1. Baja en el padrón
Presenta una baja por cambio de residencia en el padrón municipal en el ayuntamiento donde estabas empadronado.
2. Presentar el Modelo 030 y activar el campo correcto
Ahí es donde la mayoría comete errores. Cambiar tu dirección en el Modelo 030 comunica a la autoridad tributaria que resides en el extranjero y sigues siendo residente fiscal en España, lo contrario de lo que necesitas.
Para darte de baja como residente fiscal, debes hacer dos cosas en el mismo formulario:
- Registrar la nueva dirección en el extranjero, incluyendo país y ciudad.
- En la sección de datos identificativos, localiza el indicador de residencia y selecciona Clave 1: "No cumple artículo 9.1". Este es el campo que desactiva tu condición como contribuyente del IRPF.

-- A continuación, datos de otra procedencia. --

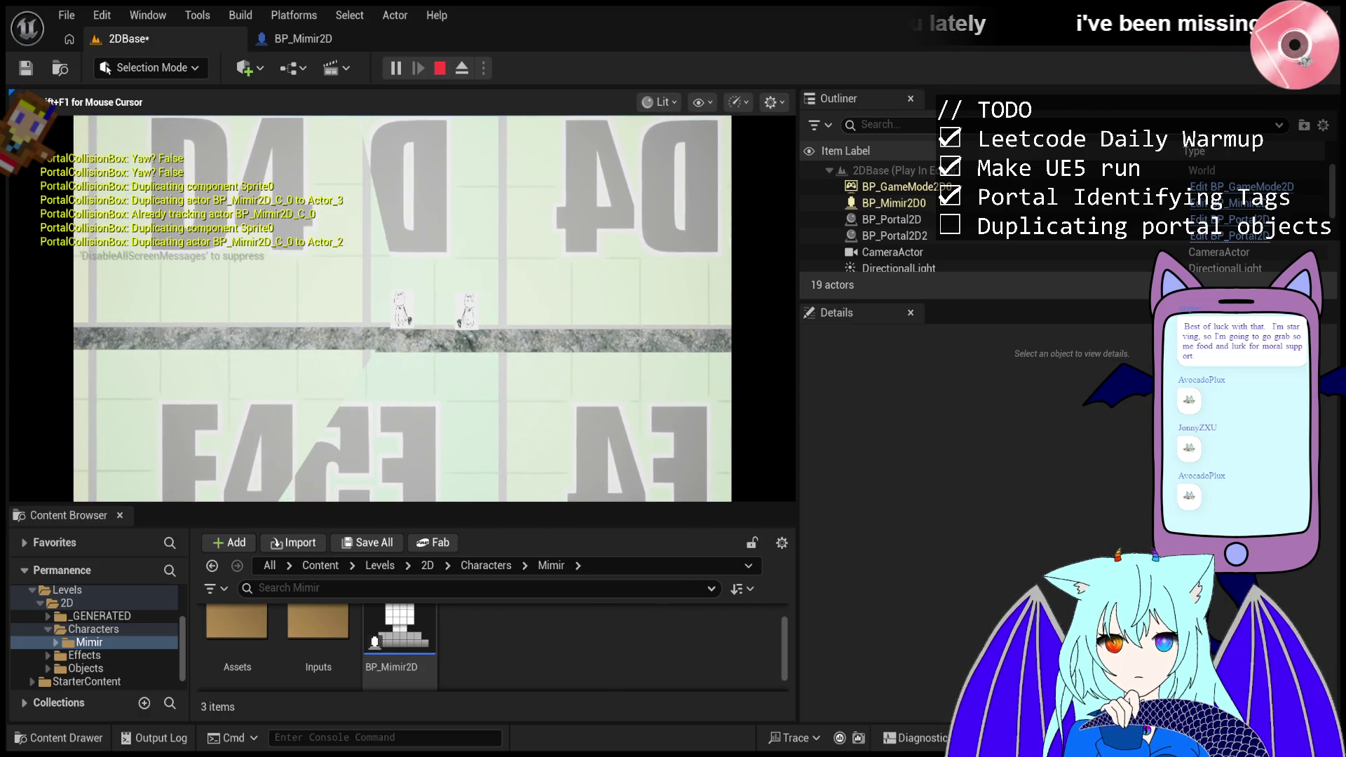
key(a)
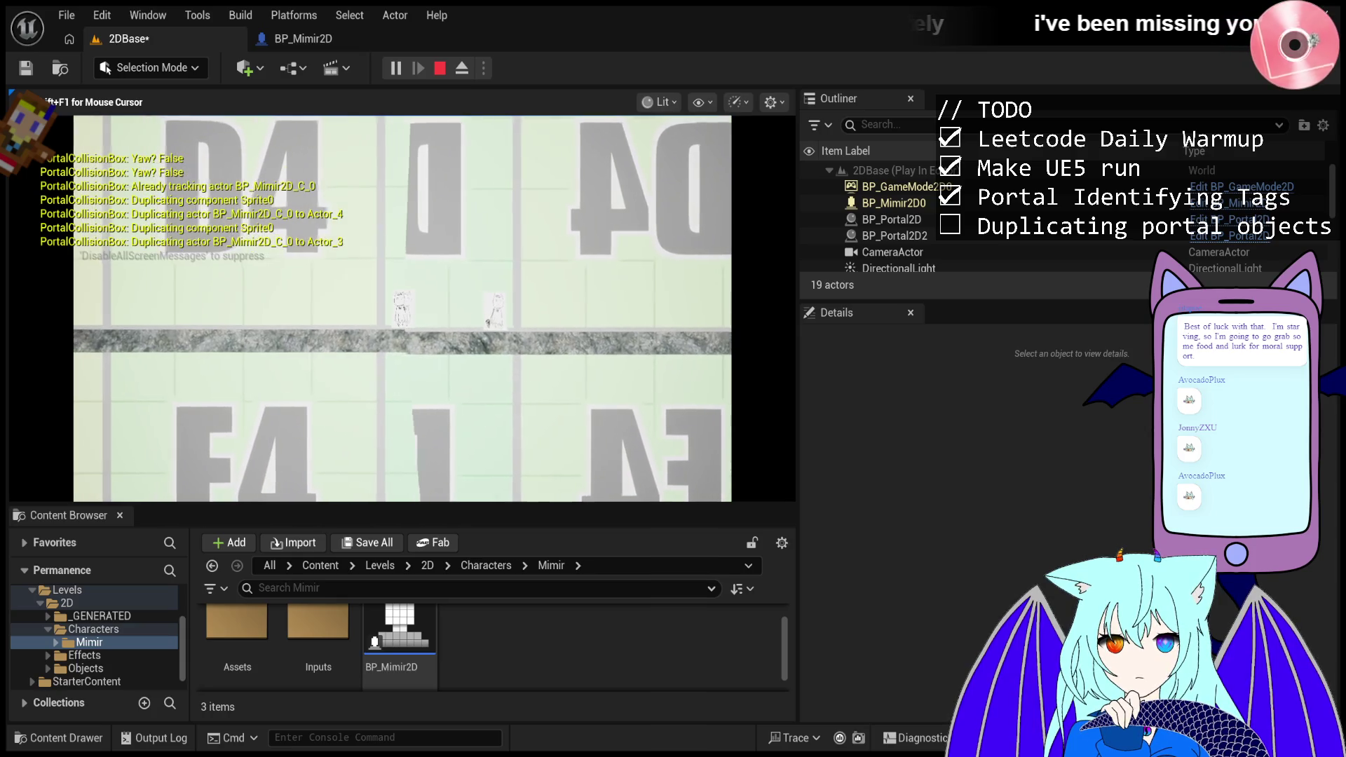
key(a)
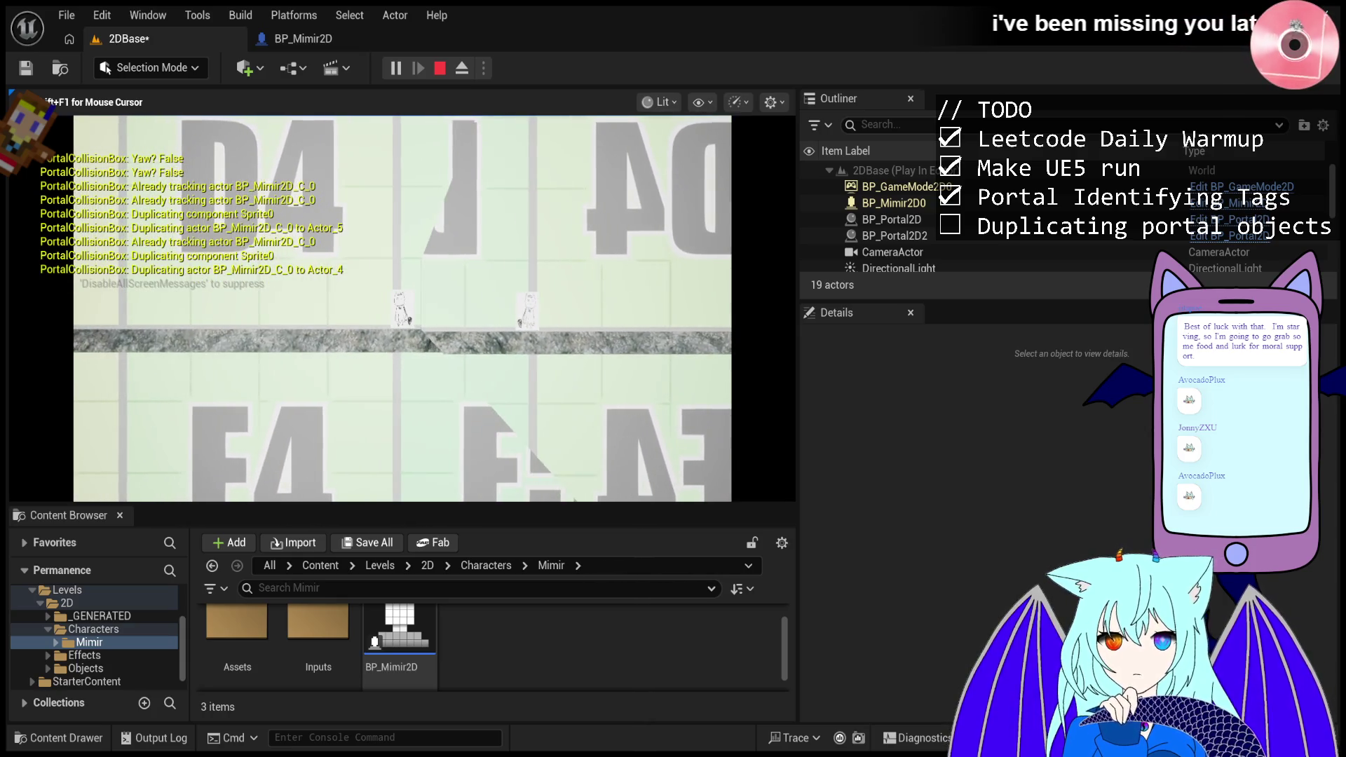
key(Escape)
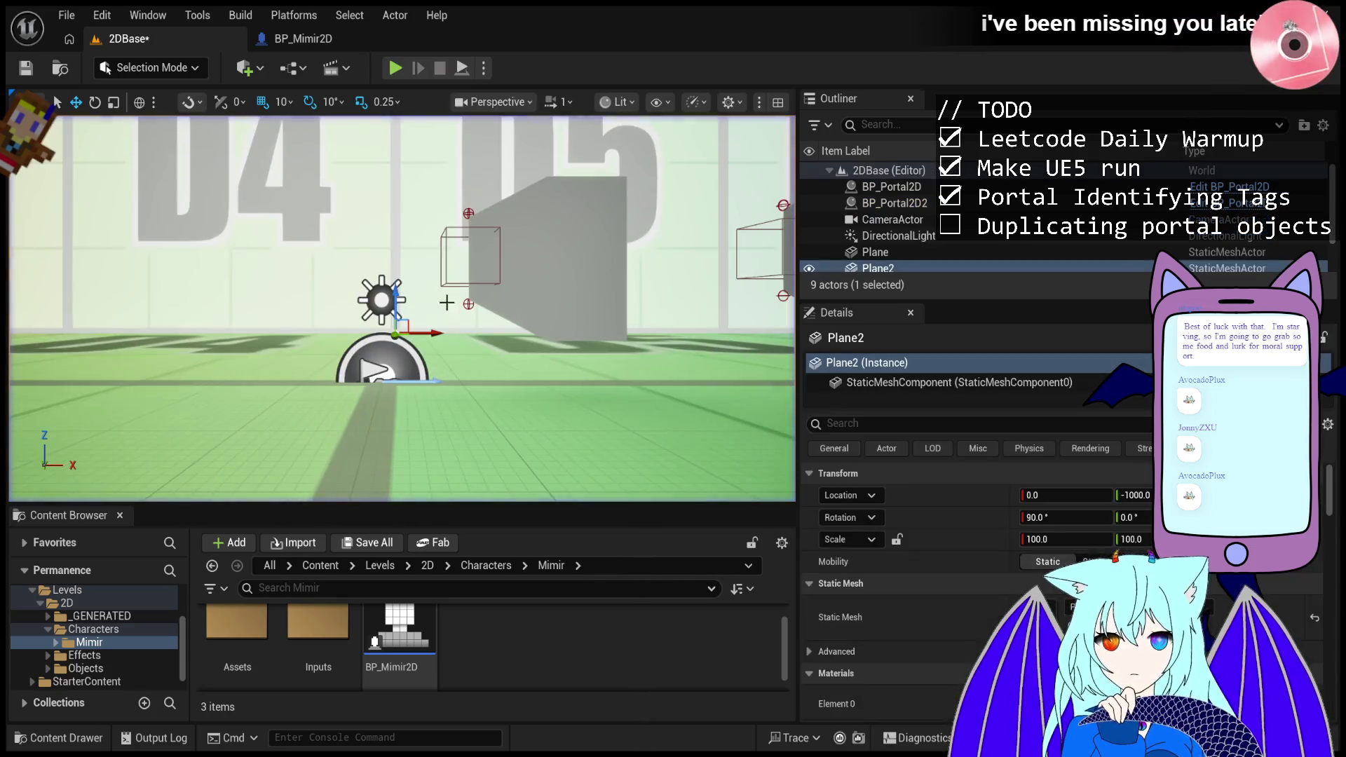
- Move BP_Portal2D2 left to X -400 beside D4, undoing a stray Y drag, then playtest
click(616, 274)
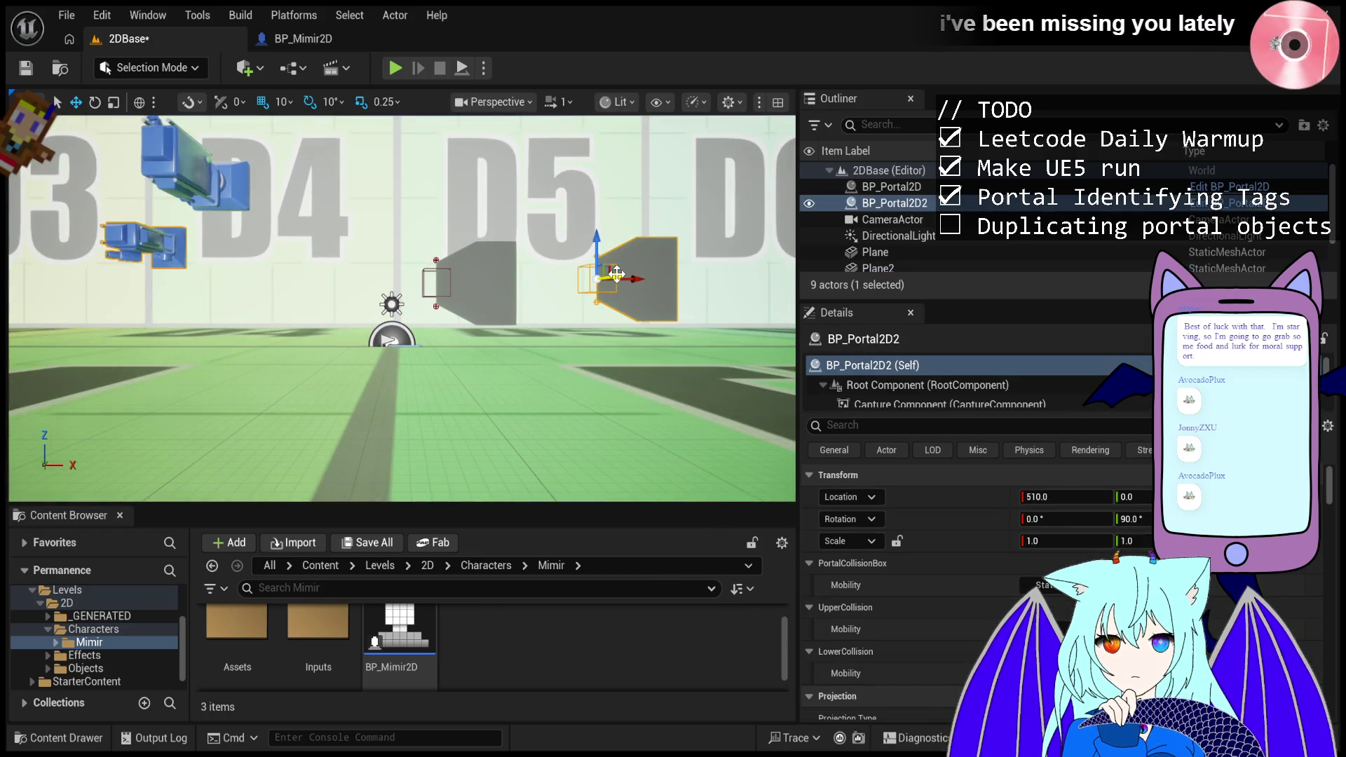
drag(626, 276, 316, 297)
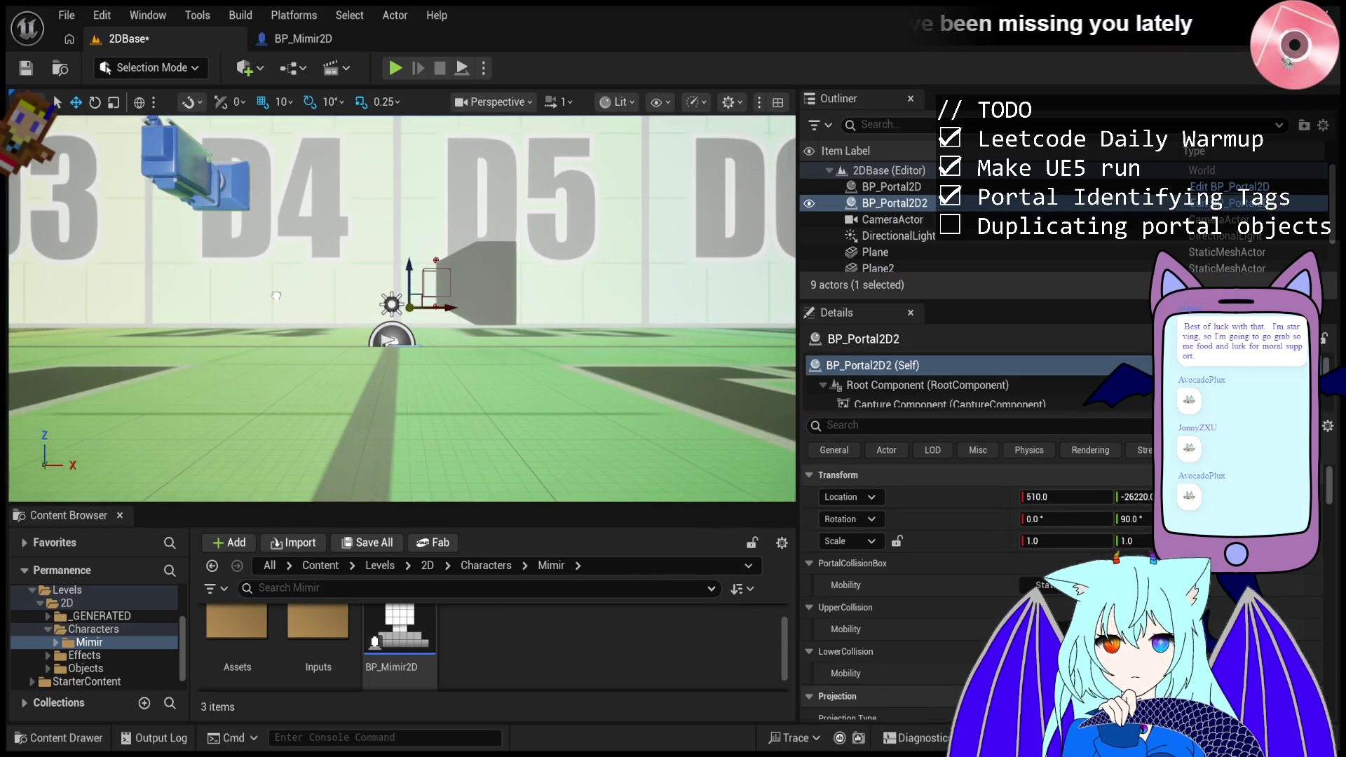
key(ctrl+z)
drag(646, 277, 281, 279)
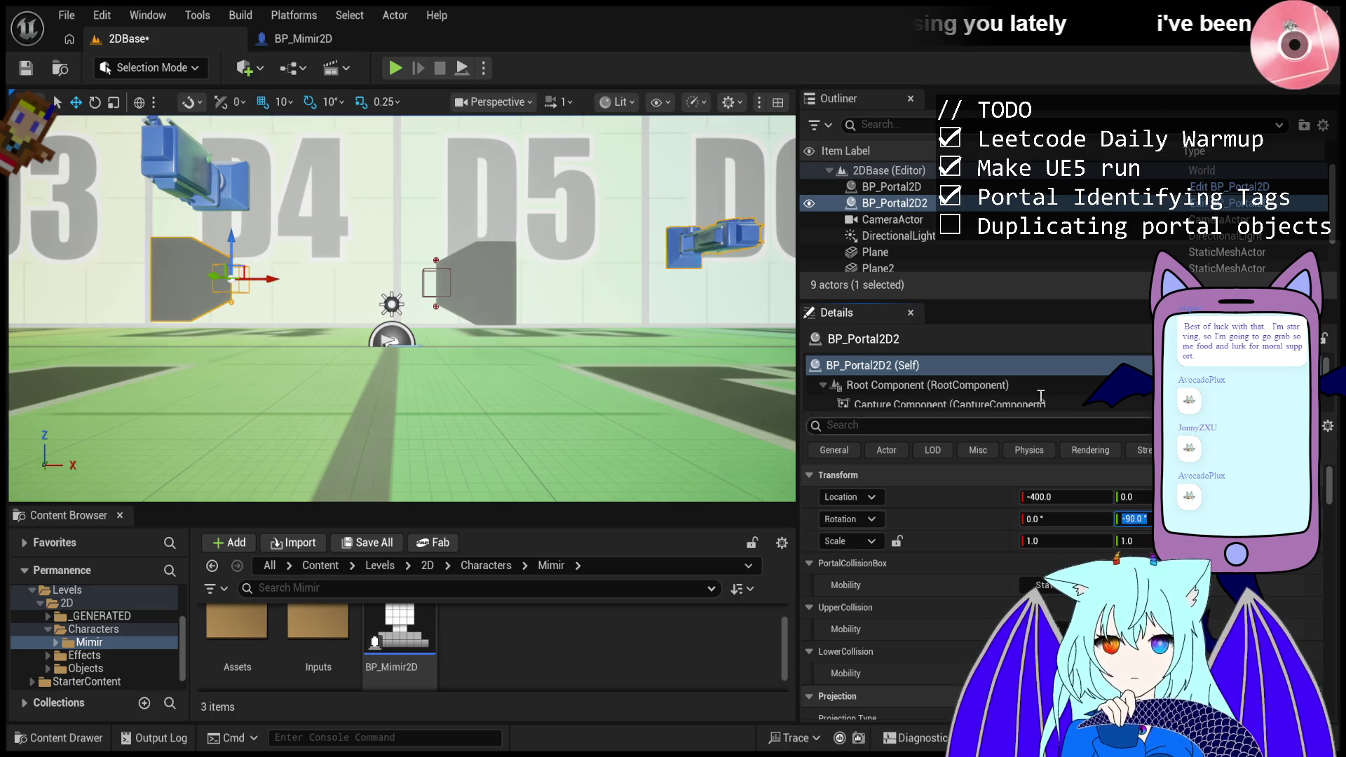
click(397, 67)
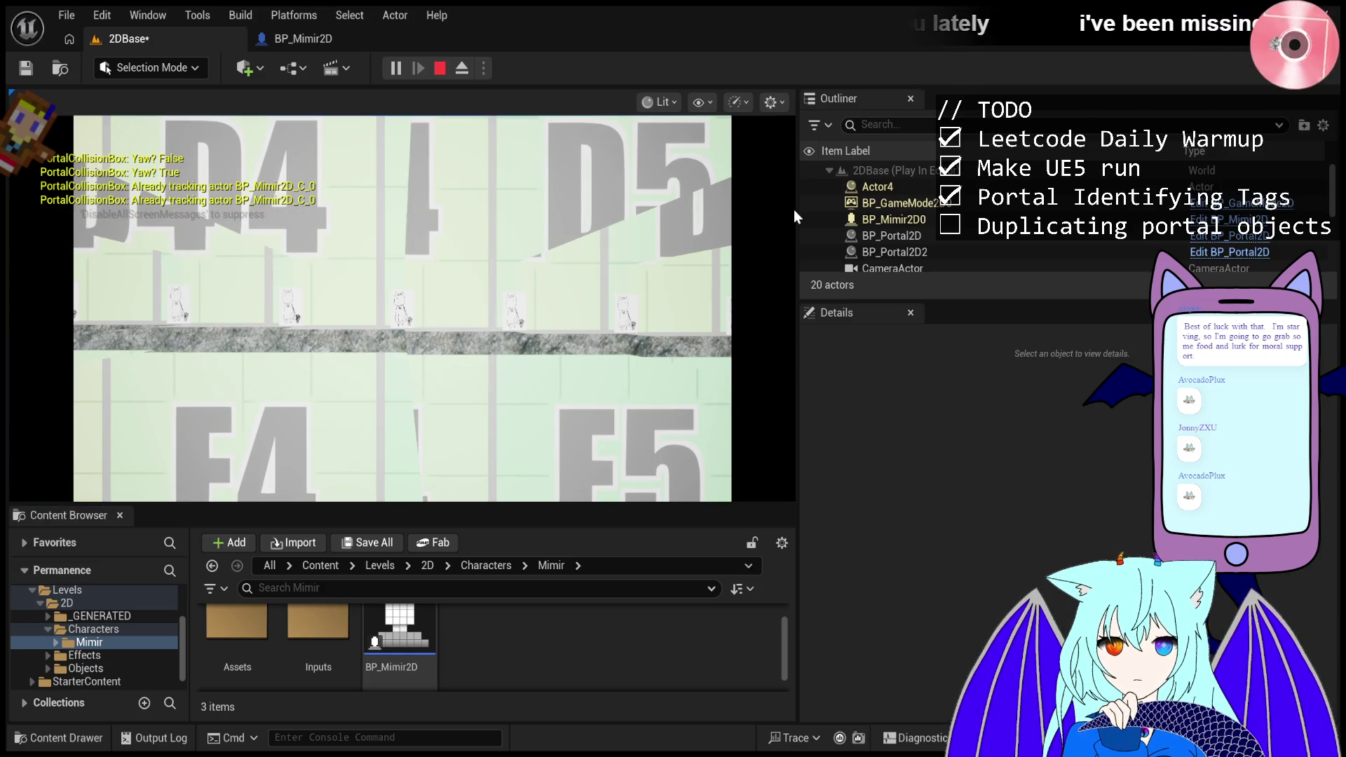
- During play, set BP_Mimir2D0's Location Y to 1.0 and walk Mimir left through the portals
click(891, 236)
click(895, 220)
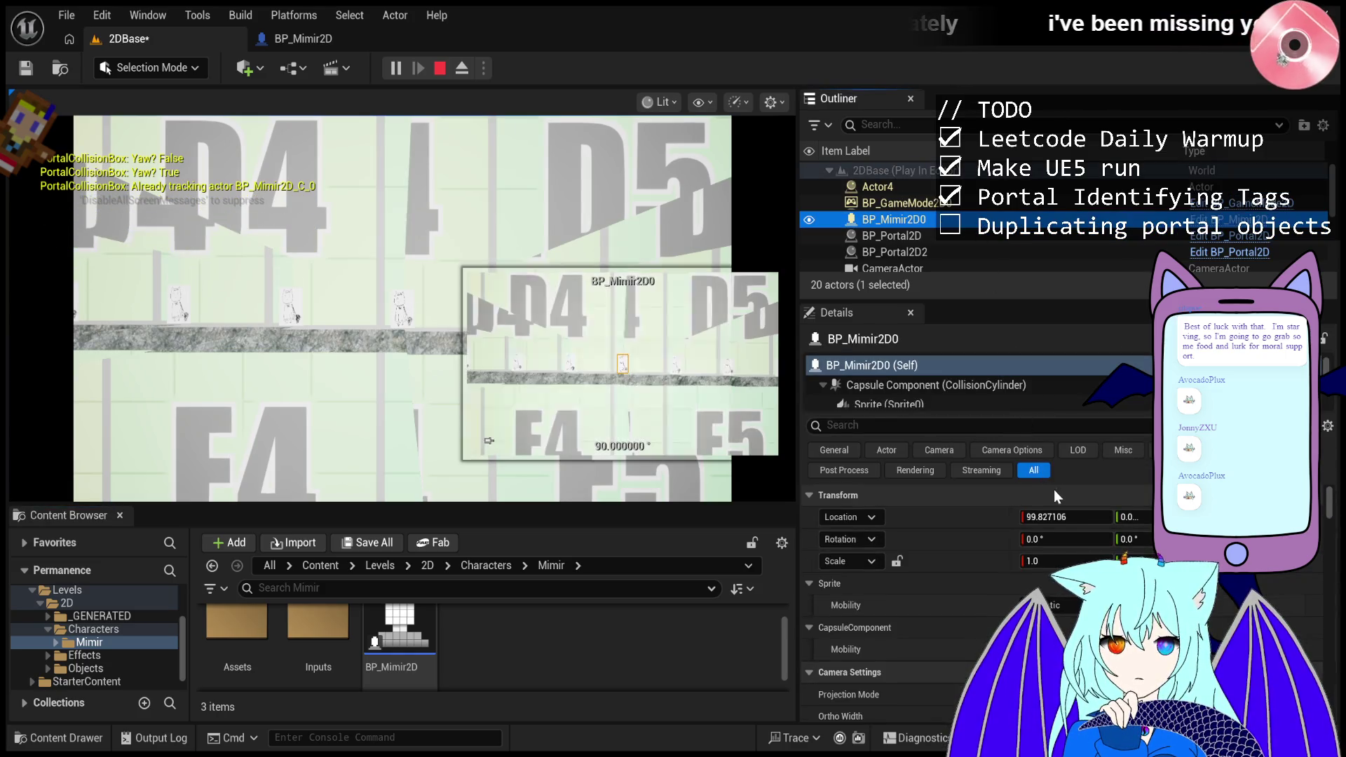
click(1131, 518)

A continuación, establece la fecha efectiva en el apartado 217.
El plazo es de tres meses. La Agencia Tributaria indica que el cambio debe comunicarse en un plazo de tres meses desde que se produce el cambio, a menos que venza antes el plazo para presentar la próxima declaración anual, en cuyo caso se incluye en esa declaración.
Los tres meses se cuentan desde que dejas de cumplir los requisitos del artículo 9, no desde el día en que saliste físicamente del país. Estas fechas suelen ser distintas.
Los autónomos presentan el Modelo 036, no el Modelo 030. Los trabajadores por cuenta propia comunican tanto la baja de actividad como el cambio de residencia en el Modelo 036.
3. Baja en la Seguridad Social
Los autónomos deben presentar una baja en el RETA ante la Tesorería General de la Seguridad Social en un plazo de tres días desde que finalizan su actividad en España.
4. Obtener un certificado de tu nuevo país
La autoridad tributaria suele solicitar un certificado de residencia fiscal emitido por la autoridad tributaria del país de destino. Sin este documento, las ausencias esporádicas se contabilizan nuevamente en tu cómputo de días en España, y nunca se activa el desempate del artículo 4.
Los certificados tienen una validez de un año.
Verificación del impuesto de salida, antes de irte
El artículo 95 bis de la LIRPF grava las plusvalías no realizadas en participaciones sociales cuando un residente fiscal de larga duración deja de ser residente en España. Solo afecta a un grupo reducido, pero su coste es elevado cuando se aplica.
Se aplica si has sido residente fiscal en España durante al menos 10 de los últimos 15 años fiscales, y además:
- el valor de mercado combinado de tus participaciones supera los 4.000.000 €, o
- posees más del 25% de una entidad y esa participación supera los 1.000.000 €.
Cuatro detalles modifican el resultado:
El pago es inmediato solo en movimientos a países no UE ni EEE. Si te trasladas dentro de la UE o el EEE, la deuda se aplaza y solo vence si luego te mudas fuera del bloque o vendes las participaciones en un plazo de diez años. La obligación de presentar la declaración sigue vigente en cualquier caso.
Los años Beckham no cuentan. Los periodos fiscales bajo el régimen del artículo 93 quedan excluidos del cómputo de los 10 de 15 años.
La plusvalía se grava según la escala del ahorro, es decir, entre el 19% y el 30%.
El regreso cancela el impuesto. Si vuelves a España en un plazo de cinco años sin haber vendido las participaciones, el impuesto de salida se cancela y, si ya se había pagado, se reembolsa.
Los bienes inmuebles y los activos no financieros quedan fuera del ámbito del impuesto de salida.